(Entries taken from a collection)

━━━━

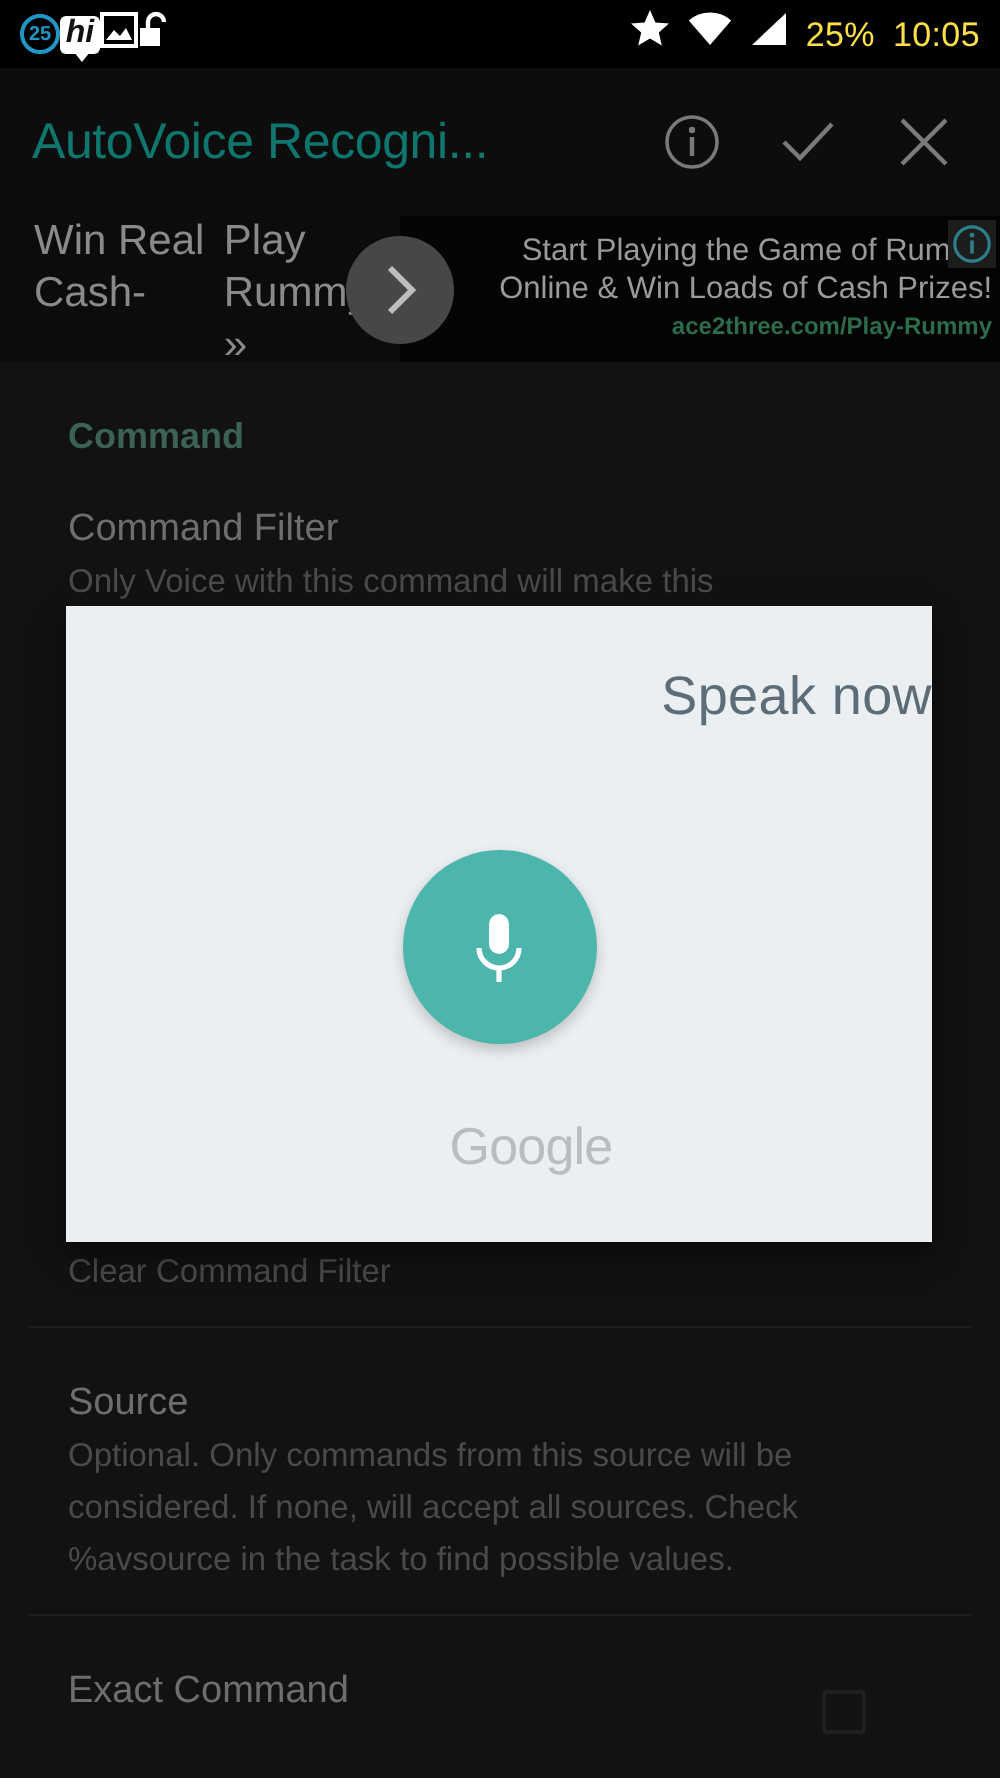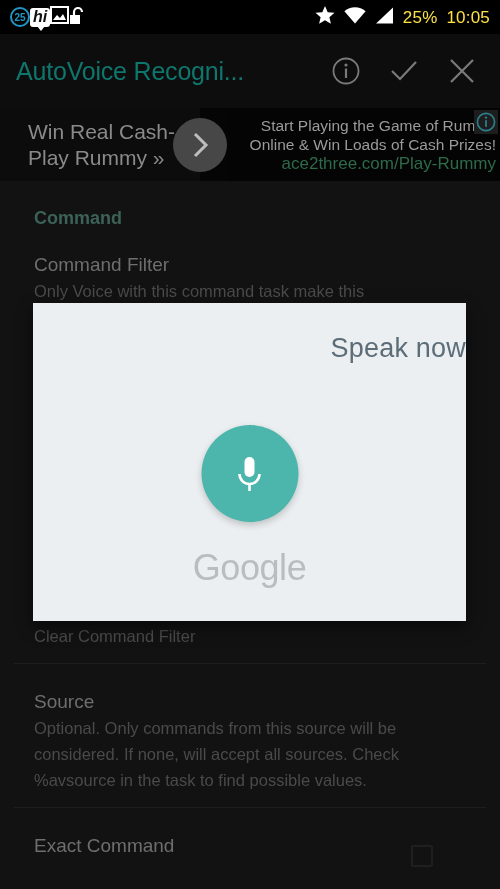--- a/index.html
+++ b/index.html
@@ -74,42 +74,42 @@
   #ad {
     position: absolute; top: 108px; left: 0;
     width: 500px; height: 73px;
     background: #050505;
     display: flex; align-items: center;
     overflow: hidden;
   }
   #ad-left {
     width: 200px; height: 73px;
     background: #0c0c0c;
-    display: flex; flex-direction: column; justify-content: center;
-    padding-left: 28px;
+    display: flex; justify-content: center;
+    padding-left: 17px;
   }
   #ad-left div {
     color: #8a8a8a; font-size: 21px; line-height: 26px;
   }
   #ad-arrow {
     width: 54px; height: 54px; border-radius: 50%;
     background: #474747;
     display: flex; align-items: center; justify-content: center;
     margin-left: -27px;
     flex: 0 0 auto;
   }
   #ad-right {
     flex: 1; height: 73px;
     background: #040404;
     display: flex; flex-direction: column; align-items: flex-end; justify-content: center;
     padding-right: 4px;
     position: relative;
   }
   #ad-right .adline { color: #9a9a9a; font-size: 15.5px; line-height: 19px; white-space: nowrap;}
-  #ad-right .adurl { color: #2e6b4a; font-size: 17px; line-height: 19px; }
+  #ad-right .adurl { color: #2e6b4a; font-size: 12px; line-height: 19px; font-weight: bold; }
   #ad-info {
     position: absolute; top: 2px; right: 2px;
     width: 24px; height: 24px;
     background: #1d1d1d;
     display: flex; align-items: center; justify-content: center;
   }
 
   
   #content {
     position: absolute; top: 181px; left: 0;
@@ -154,24 +154,24 @@
     transform: translateX(-50%);
     width: 97px; height: 97px;
   }
   #mic-circle {
     width: 97px; height: 97px; border-radius: 50%;
     background: #4db6ac;
     display: flex; align-items: center; justify-content: center;
     box-shadow: 0 3px 7px rgba(0,0,0,0.20);
   }
   #google-word {
-    position: absolute; bottom: 32px; left: 0; width: 100%;
+    position: absolute; bottom: 32px; left: 16px; width: 100%;
     text-align: center;
     color: #b8bdc2;
-    font-size: 36px;
+    font-size: 26px;
     letter-spacing: -0.4px;
   }
 </style>
 </head>
 <body>
 
 <div id="screen">
 
   <div id="statusbar">
     <div class="sb-left">
@@ -256,21 +256,21 @@
           </svg>
       </div>
     </div>
   </div>
 
   <div id="content">
     <div class="sec-header">Command</div>
 
     <div class="pref">
       <div class="pref-title">Command Filter</div>
-      <div class="pref-sum">Only Voice with this command task make this</div>
+      <div class="pref-sum">Only Voice with this command will make this</div>
     </div>
 
     <div style="height:278px"></div>
 
     <div class="pref" style="padding-top:0">
       <div class="pref-title">Clear Filter</div>
       <div class="pref-sum">Clear Command Filter</div>
     </div>
 
     <div class="divider"></div>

━━━━

**Exercise objective:** Which lines above include the word "color"? Pick them out and copy them.

**Finished task:**
     color: #8a8a8a; font-size: 21px; line-height: 26px;
   #ad-right .adline { color: #9a9a9a; font-size: 15.5px; line-height: 19px; white-space: nowrap;}
-  #ad-right .adurl { color: #2e6b4a; font-size: 17px; line-height: 19px; }
+  #ad-right .adurl { color: #2e6b4a; font-size: 12px; line-height: 19px; font-weight: bold; }
     color: #b8bdc2;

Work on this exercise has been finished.